If he's truly hungry to play, though, someone in MLS needs to get cracking on a scheme to bring his talents to North America. Ozil has dropped enough breadcrumbs to make clear that he's intrigued by this league. He's a big basketball fan, has vacationed here repeatedly over the years and has a maverick's offbeat sensibilities, so the right club (with a coach suited to handling all that comes with this) making the right pitch could surely tempt him with the prospect of MLS stardom.
His cult of personality is not quite at Zlatan Ibrahimovic levels, but it's not too far off, with legions of fans here ready to provide the sort of appreciation that he's so obviously lacking in his current setting. While his work rate may have been a topic of debate in England, Ozil's level of vision and technique is a rare commodity. It's not hard to envision him becoming a Carlos Valderrama-type figure here.
Arsenal clearly already rate him a sunk cost, and are surely keen to get him as far away from Arteta’s renewal project as possible.

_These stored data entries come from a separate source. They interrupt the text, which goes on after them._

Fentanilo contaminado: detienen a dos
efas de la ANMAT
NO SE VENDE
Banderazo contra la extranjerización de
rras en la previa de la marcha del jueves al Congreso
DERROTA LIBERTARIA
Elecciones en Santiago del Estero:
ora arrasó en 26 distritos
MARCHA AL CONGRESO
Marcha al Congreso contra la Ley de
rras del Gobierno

Even at that, it’s going to take a Designated Player slot and large stacks of currency just to enter into the financial stratosphere in which a deal like this is brokered. A quick perusal suggests that a few MLS clubs could make a play here if they were motivated, while others could probably move some things around to do so.

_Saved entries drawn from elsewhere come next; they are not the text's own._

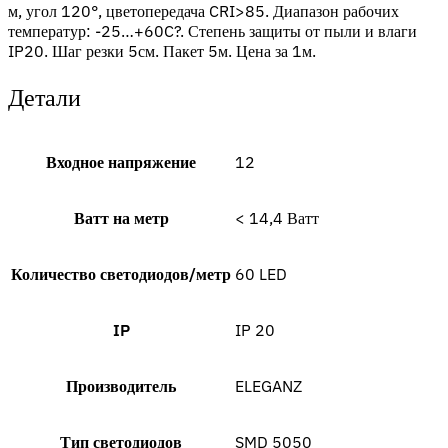
м, угол 120°, цветопередача CRI>85. Диапазон рабочих
температур: -25…+60C?. Степень защиты от пыли и влаги
IP20. Шаг резки 5см. Пакет 5м. Цена за 1м.
Детали
Входное напряжение
12
Ватт на метр
< 14,4 Ватт
Количество светодиодов/метр
60 LED
IP
IP 20
Производитель
ELEGANZ
Тип светодиодов
SMD 5050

At the top of the list should probably go the Colorado Rapids, a sibling club of Arsenal’s in that they share an owner (Stan Kroenke) and have quietly shared resources in the areas of data, scouting and the like. And the Mile High Club could use a lift right now, given that they’ve been out of action for weeks due to a wave of COVID-19 cases.
The Rapids, along with D.C. United – who were connected to Ozil last year, but mostly because he’s involved with a coffeehouse looking to set up shop at Audi Field – Houston Dynamo, New York Red Bulls, Philadelphia Union, San Jose Earthquakes and Vancouver Whitecaps, currently have room for another DP on their roster. I don't really have to tell you which needs to try something dramatic given their place in the standings.
Two others in that category who might want to give this a longer look: the Montreal Impact and New York City FC. Both have ownership with the resources to spend when in the mood. Both have looked short on inspiration at key moments this season, even if they’re hovering above the Eastern Conference’s playoff line at present. Both can look back fondly on torrid affairs with A-listers like Didier Drogba, David Villa and Andrea Pirlo. And both reside in cosmopolitan metropolises with plenty enough for a worldly character like Ozil to explore.
Or perhaps the usual suspects like Atlanta, Seattle and the Los Angeles clubs will have their ducks in a row by January. Nicolas Lodeiro is reportedly drawing interest from Saudi Arabia. Javier "Chicharito" Hernandez is being linked to Chivas Guadalajara as he struggles at LA Galaxy. LAFC could receive the right offer for Diego Rossi or Brian Rodriguez, or Atlanta United for Ezequiel Barco, at any point.
Granted, I’m shooting from the hip a bit here. Getting deals done in the COVID climate has generally gotten tougher across the board and even a 50% pay cut from his current wages would still make Ozil the highest-paid player in MLS history. But who dares wins, and there’s an opening, however small, to exploit here. Let’s will this one into existence.